A little more than a week ago, Obama said he was still considering Ukraine's growing pleas for weapons, but he did nothing. Instead, he naively hoped for "a diplomatic solution" with Putin, who knew he had nothing to fear from Obama's impotent sanctions.
Even the arch-liberal Washington Post, one of Obama's earliest supporters, expressed disgust at the way he had turned his back on the crisis.
Obama had "frequently boasted of leading a collective U.S.-European response. But he stood back last week" as France and Germany "negotiated the give-away of eastern Ukraine to Mr. Putin," the Post said in a critical editorial rebuking Obama's "strategic patience."
Perhaps the most cogent analysis of the shameful way the president has handled this crisis, as well as the rise of global terrorism, was delivered by Jeb Bush in a strong foreign policy speech Wednesday to the Chicago Council on Global Affairs.

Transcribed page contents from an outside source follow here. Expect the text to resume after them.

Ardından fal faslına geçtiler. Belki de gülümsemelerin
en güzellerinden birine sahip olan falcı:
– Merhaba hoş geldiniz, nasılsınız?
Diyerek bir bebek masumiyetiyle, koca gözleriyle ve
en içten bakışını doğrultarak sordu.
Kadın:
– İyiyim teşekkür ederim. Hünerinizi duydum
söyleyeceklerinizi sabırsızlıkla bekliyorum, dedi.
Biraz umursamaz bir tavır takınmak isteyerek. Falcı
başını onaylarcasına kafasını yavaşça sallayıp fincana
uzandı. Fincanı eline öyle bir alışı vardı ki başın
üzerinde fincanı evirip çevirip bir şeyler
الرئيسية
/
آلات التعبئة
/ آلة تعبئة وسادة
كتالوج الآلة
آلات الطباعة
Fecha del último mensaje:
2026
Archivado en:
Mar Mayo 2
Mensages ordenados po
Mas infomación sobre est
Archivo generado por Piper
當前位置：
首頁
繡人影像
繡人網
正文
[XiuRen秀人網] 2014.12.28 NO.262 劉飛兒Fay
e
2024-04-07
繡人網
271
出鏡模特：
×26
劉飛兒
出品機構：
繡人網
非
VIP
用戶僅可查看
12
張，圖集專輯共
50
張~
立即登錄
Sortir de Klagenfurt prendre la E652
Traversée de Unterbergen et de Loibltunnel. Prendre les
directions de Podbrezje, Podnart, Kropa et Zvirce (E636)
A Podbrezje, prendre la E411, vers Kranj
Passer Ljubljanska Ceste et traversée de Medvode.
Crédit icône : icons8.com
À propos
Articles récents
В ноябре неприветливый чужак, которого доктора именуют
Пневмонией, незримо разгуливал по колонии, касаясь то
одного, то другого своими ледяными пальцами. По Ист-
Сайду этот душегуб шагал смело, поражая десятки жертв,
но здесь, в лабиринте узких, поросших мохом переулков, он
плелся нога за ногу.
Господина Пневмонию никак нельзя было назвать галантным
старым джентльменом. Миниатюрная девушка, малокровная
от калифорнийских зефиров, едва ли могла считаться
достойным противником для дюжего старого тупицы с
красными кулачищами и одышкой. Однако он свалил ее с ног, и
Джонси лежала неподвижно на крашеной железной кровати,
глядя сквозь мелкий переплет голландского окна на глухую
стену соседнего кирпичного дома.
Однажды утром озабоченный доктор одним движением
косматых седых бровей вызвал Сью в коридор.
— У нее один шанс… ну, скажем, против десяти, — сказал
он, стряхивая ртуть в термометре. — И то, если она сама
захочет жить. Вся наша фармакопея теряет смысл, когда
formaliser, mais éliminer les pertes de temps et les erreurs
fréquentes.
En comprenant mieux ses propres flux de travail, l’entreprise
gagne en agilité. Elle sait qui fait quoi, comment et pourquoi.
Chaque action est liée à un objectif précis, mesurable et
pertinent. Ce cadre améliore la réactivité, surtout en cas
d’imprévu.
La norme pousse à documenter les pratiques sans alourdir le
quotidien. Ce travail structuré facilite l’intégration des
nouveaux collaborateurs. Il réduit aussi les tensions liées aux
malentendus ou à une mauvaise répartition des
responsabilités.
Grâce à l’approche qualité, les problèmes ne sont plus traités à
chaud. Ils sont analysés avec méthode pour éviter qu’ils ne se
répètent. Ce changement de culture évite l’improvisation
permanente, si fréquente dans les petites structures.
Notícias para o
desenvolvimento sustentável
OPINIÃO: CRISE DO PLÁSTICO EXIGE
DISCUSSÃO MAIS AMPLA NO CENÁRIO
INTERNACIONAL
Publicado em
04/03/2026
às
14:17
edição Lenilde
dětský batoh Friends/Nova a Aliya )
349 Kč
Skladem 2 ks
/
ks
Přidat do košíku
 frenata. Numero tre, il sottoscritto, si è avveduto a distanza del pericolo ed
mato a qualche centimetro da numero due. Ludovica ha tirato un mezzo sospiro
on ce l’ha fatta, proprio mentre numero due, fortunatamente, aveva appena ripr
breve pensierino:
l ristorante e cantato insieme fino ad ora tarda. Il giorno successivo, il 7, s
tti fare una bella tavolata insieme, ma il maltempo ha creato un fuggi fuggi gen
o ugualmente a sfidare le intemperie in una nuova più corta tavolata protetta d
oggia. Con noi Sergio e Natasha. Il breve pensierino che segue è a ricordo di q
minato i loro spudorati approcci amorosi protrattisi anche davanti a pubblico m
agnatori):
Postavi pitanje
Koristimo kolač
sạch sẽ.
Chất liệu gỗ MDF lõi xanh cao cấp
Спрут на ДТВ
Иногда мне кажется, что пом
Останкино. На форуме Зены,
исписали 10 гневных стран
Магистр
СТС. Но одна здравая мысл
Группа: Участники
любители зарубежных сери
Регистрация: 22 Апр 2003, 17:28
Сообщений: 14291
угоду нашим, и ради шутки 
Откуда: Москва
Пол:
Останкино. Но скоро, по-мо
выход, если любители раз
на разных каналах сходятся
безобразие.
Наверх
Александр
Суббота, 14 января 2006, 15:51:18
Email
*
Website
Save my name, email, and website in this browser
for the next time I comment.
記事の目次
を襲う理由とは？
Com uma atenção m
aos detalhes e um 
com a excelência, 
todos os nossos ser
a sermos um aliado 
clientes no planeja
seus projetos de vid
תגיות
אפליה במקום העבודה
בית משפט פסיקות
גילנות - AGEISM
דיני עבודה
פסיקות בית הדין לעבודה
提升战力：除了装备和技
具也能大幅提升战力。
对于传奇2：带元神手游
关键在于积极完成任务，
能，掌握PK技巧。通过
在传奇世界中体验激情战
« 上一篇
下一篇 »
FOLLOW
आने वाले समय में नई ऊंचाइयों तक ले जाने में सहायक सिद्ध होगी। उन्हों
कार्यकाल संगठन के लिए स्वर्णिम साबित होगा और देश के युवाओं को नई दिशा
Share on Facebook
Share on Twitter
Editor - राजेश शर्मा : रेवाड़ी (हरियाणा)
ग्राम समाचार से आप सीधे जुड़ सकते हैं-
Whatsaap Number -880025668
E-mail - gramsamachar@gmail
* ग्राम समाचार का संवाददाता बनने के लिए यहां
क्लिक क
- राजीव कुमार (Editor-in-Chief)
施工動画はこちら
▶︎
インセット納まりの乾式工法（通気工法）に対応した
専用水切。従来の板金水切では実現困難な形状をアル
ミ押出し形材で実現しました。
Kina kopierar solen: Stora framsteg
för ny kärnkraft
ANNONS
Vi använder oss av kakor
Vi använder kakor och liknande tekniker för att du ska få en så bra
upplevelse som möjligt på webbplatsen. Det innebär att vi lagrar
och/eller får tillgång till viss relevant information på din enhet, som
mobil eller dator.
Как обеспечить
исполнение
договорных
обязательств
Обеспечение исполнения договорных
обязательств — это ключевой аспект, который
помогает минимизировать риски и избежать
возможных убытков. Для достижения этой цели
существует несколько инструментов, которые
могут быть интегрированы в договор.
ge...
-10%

"Our words and actions must match so that the entire world knows that we say what we mean and mean what we say. There should be no gap there. This administration talks, but the words fade. They draw red lines and then erase them. With grandiosity, they announce resets and then disengage," Bush said.
"America does not have the luxury of withdrawing from the world -- our security, our prosperity and our values demand that we remain engaged and involved in often distant places," he said.
Tragically, in Ukraine's bleakest hour, they asked only that we give them the weapons to defend themselves as a free people. Ignoring their pleas for help will forever stain Obama's hopelessly disengaged presidency.